== DOCUMENT SECTION ==
--- begin ---

When we look at a few of these distributions, it is clear that something has gone wrong. Alongside reasonable-ish posteriors like \({\text {Beta}}(160,200)\) [so \(P({\text {heads}}) \approx .44\)] and \({\text {Beta}}(200,160)\) [so \(P({\text {heads}}) \approx .56\)], the posterior belief state contains a \({\text {Beta}}(150.1, 10^{14})\) posterior [where \(P({\text {heads}}) < 10^{-10}\)] and a \({\text {Beta}}(10^{14}, 150.1)\) posterior, where \(P({\text {heads}})\) is indistinguishable from 1. This is truly remarkable, since the probability that we would have seen 150 or more heads in 300 if \(P({\text {heads}}) = 10^{-10}\) is around \(10^{-87}\)—but this failure of prediction is not taken into account in update by pointwise conditioning. In fact, for every r in the open interval (0, 1), there is a measure in \({\mathbb {P}}_1\) such that \(P({\text {heads}}) = r\). As far as the spread of probabilities for heads is concerned, all that we have gained from our observations is to contract the interval [0, 1] to (0, 1), ensuring that both heads and tails are possible outcomes. We have learned nothing else about the probability of heads.

In reality, a sequence of 150 heads and 150 tails can and should teach us a lot, even if we know nothing at all about the coin to begin. The coin is almost certainly either fair or very close to fair. Inductive learning is possible from a starting point of ignorance, and our theory of belief must make room for this fact.

Several responses are possible here. Most obviously, we could search for an alternative to pointwise conditioning as an update rule. It is of course not possible to rule out a priori the possibility that this search will be successful. However, the candidates that I am aware of do not seem to offer promising solutions. For example, Grove and Halpern (1998) canvas a number of alternative update rules for sets of probabilities, all of which are weaker than pointwise conditioning. What we need, though, is a stronger rule—one that allows us to privilege measures on which the likelihood of the data is high over those on which it is very low. Another update rule is proposed by Walley (1996), who describes a general method of updating sets of probability measures using a model with a single free parameter. However, many of the philosophical objections to the single-measure model apply equally to Walley’s, and indeed many of the numerous commentaries on his article (collected in the same issue of Journal of the Royal Statistical Society) note that his solution to the problem of updating sets of measures is neither assumption-free nor uniquely justified. If Walley’s approach is any guide, it seems that the search for a stronger update rule for sets of measures might well locate something that works well enough in practice. However, a solution along these lines would likely succeed precisely by smuggling in additional assumptions that are not compatible with the philosophical motivations for sets-of-measures models that Joyce and others have elaborated.

--- end ---

== MATERIAL ==
--- begin ---

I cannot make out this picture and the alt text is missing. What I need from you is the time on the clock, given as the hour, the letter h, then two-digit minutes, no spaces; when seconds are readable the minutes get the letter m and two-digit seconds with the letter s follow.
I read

--- end ---

== WRITTEN TASK ==
How might the passage on updating sets of probability measures go on after its last sentence? Write the next paragraph.

== SOLVED EXERCISE ==
A second kind of response to the learning problem would be to rule out a priori representors where \(P({\text {heads}})\) may fall anywhere in [0, 1] or (0, 1). This would avoid the narrow problem addressed here: if the representor contains only measures with \(a< P({\text {heads}}) < b\) for some \(a > 0\) and/or \(b < 1\), pointwise conditioning will contract the interval over which \(P({\text {heads}})\) is distributed. However, this solution is sorely lacking in conceptual and philosophical motivation. If the sets-of-measures model of credal imprecision was motivated in the first place by considering justified belief under ignorance, how can we justify dealing with theoretical problems by pretending to know something that we don’t? Surely the fact that it is the only way to generate plausible learning behavior is not sufficient motivation—unless we already know for sure that the sets-of-measures model is the only game in town.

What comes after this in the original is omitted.